▶ [TASK REQUIREMENTS]
Please copy every record below exactly, but leave the pictures out.
────────────────────
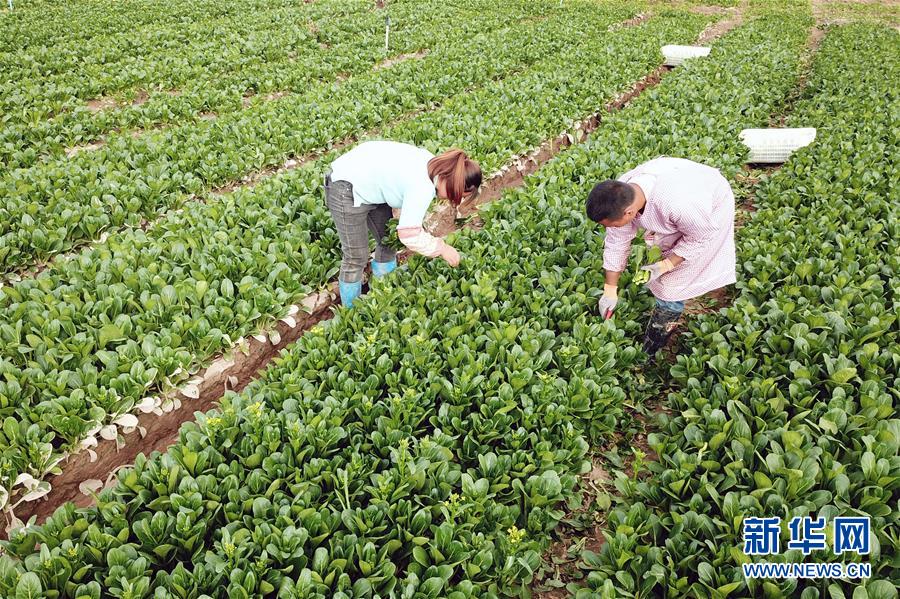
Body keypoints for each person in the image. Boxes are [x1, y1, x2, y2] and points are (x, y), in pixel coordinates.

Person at [585, 156, 736, 357]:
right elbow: (616, 242)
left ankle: (652, 346)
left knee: (671, 285)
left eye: (609, 224)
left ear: (629, 213)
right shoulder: (623, 194)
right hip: (683, 188)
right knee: (666, 247)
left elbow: (701, 237)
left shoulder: (679, 204)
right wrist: (610, 290)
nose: (607, 229)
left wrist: (666, 265)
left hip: (710, 203)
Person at [324, 141, 482, 307]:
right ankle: (351, 312)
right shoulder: (423, 186)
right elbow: (409, 235)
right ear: (450, 180)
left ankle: (383, 294)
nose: (449, 198)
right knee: (356, 256)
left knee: (387, 241)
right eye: (454, 193)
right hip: (345, 185)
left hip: (370, 183)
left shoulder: (433, 167)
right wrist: (442, 248)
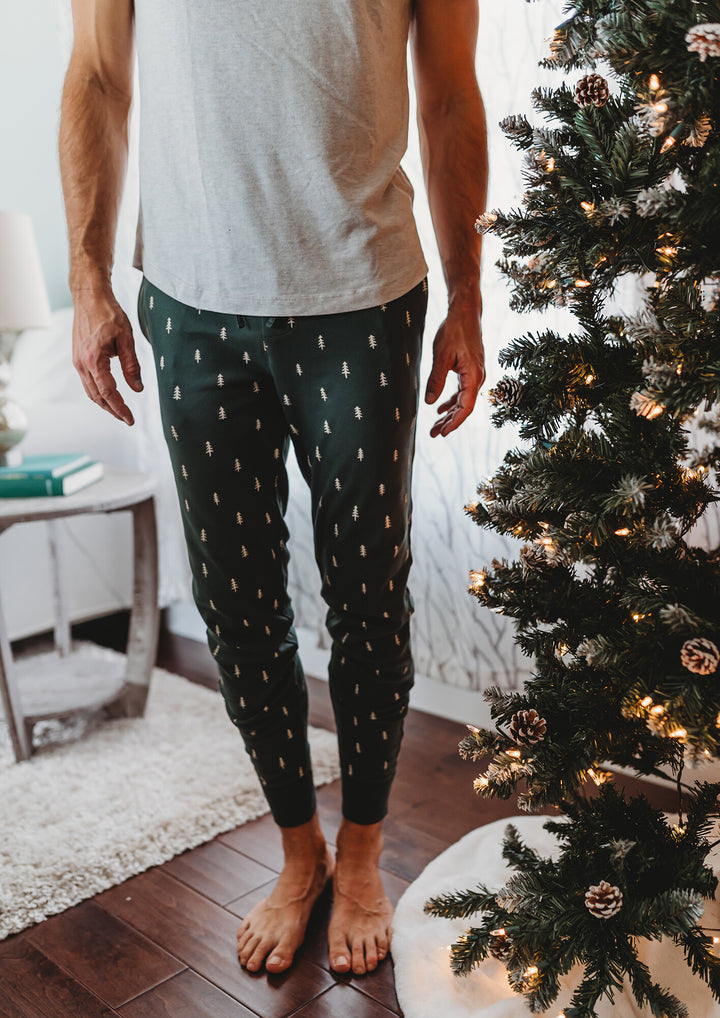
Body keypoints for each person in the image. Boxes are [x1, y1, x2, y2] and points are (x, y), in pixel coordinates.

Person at [60, 0, 488, 979]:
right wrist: (89, 277)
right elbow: (96, 74)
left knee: (369, 600)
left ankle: (366, 852)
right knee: (236, 607)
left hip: (364, 300)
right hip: (191, 303)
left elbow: (452, 93)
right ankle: (302, 855)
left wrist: (467, 297)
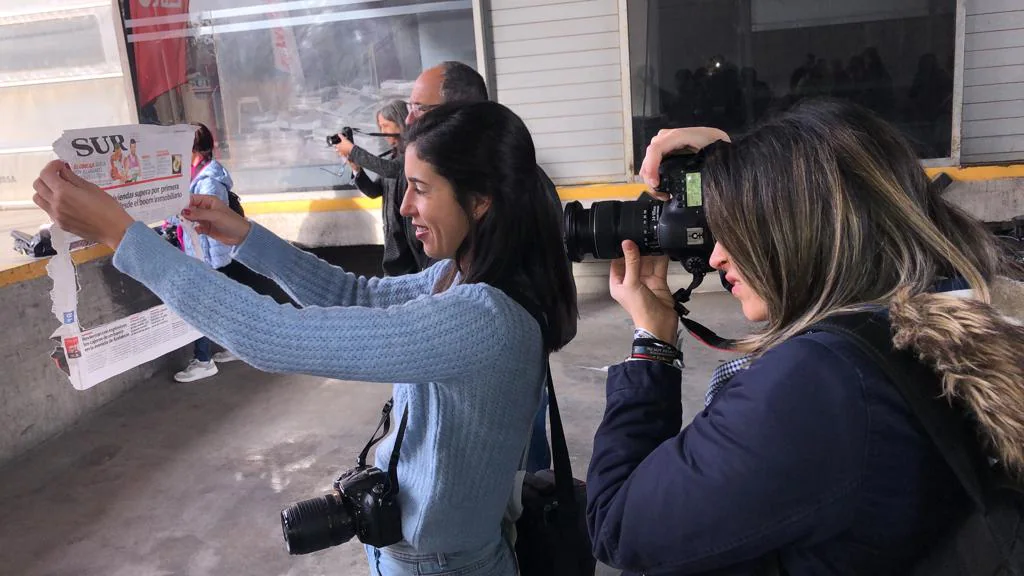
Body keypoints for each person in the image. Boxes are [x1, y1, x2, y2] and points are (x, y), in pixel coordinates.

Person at [32, 101, 578, 576]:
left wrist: (121, 236)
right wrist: (249, 239)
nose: (406, 206)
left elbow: (270, 336)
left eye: (420, 188)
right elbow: (358, 296)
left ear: (480, 201)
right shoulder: (455, 276)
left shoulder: (482, 318)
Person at [586, 99, 1024, 575]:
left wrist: (652, 343)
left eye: (738, 225)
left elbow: (618, 523)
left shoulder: (819, 384)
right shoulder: (932, 322)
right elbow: (849, 185)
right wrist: (745, 163)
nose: (715, 256)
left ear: (800, 228)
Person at [172, 123, 240, 382]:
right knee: (220, 302)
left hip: (208, 254)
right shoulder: (195, 173)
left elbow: (208, 217)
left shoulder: (209, 179)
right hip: (202, 252)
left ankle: (203, 360)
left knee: (198, 306)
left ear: (193, 148)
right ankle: (236, 347)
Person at [334, 100, 415, 276]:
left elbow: (391, 170)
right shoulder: (394, 155)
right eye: (380, 126)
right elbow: (374, 191)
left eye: (386, 126)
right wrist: (356, 168)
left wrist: (353, 149)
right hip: (393, 235)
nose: (383, 132)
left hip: (409, 235)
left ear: (400, 123)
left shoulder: (412, 153)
────────────────────
▶ [EXERCISE RESPONSE]
Body keypoints for each person in the image. Boxes are [x1, y1, x2, y2] and points are (x, y), in pixel coordinates.

Person at [585, 156, 736, 357]:
right elbow: (616, 242)
left ankle: (652, 346)
left knee: (671, 285)
left eye: (609, 224)
left ear: (629, 213)
right shoulder: (623, 194)
right hip: (683, 188)
right knee: (666, 247)
left elbow: (701, 237)
left shoulder: (679, 204)
right wrist: (610, 290)
nose: (607, 229)
left wrist: (666, 265)
left hip: (710, 203)
Person at [324, 141, 482, 307]:
right ankle: (351, 312)
right shoulder: (423, 186)
right elbow: (409, 235)
right ear: (450, 180)
left ankle: (383, 294)
nose: (449, 198)
right knee: (356, 256)
left knee: (387, 241)
right eye: (454, 193)
right hip: (345, 185)
left hip: (370, 183)
left shoulder: (433, 167)
right wrist: (442, 248)
Body keypoints for each person in the image. Boxes are [x1, y1, x2, y2] and points are (x, y), in pixel coordinates.

Person at [60, 0, 488, 979]:
right wrist: (89, 277)
right elbow: (96, 74)
left knee: (369, 600)
left ankle: (366, 852)
right knee: (236, 607)
left hip: (364, 300)
right hip: (191, 303)
left elbow: (452, 93)
right ankle: (302, 855)
left wrist: (467, 297)
Body keypoints for each person in the image. Boxes are [x1, y1, x2, y2] and points are (x, y), in pixel coordinates.

Person at [32, 101, 578, 576]:
left wrist: (121, 236)
right wrist: (249, 239)
nose: (406, 206)
left elbow: (270, 336)
left eye: (420, 188)
right elbow: (358, 296)
left ear: (480, 201)
right shoulder: (455, 276)
left shoulder: (482, 318)
Person at [586, 99, 1024, 575]:
left wrist: (652, 343)
left eye: (738, 225)
left elbow: (618, 523)
left shoulder: (819, 384)
right shoulder: (932, 322)
right elbow: (849, 185)
right wrist: (745, 163)
nose: (715, 256)
left ear: (800, 228)
Person at [172, 123, 240, 382]:
right knee: (220, 302)
left hip: (208, 254)
right shoulder: (195, 173)
left elbow: (208, 217)
left shoulder: (209, 179)
right hip: (202, 252)
left ankle: (203, 360)
left knee: (198, 306)
left ear: (193, 148)
right ankle: (236, 347)
Person at [334, 100, 415, 276]:
left elbow: (391, 170)
right shoulder: (394, 155)
right eye: (380, 126)
right elbow: (374, 191)
left eye: (386, 126)
right wrist: (356, 168)
left wrist: (353, 149)
right hip: (393, 235)
nose: (383, 132)
left hip: (409, 235)
left ear: (400, 123)
left shoulder: (412, 153)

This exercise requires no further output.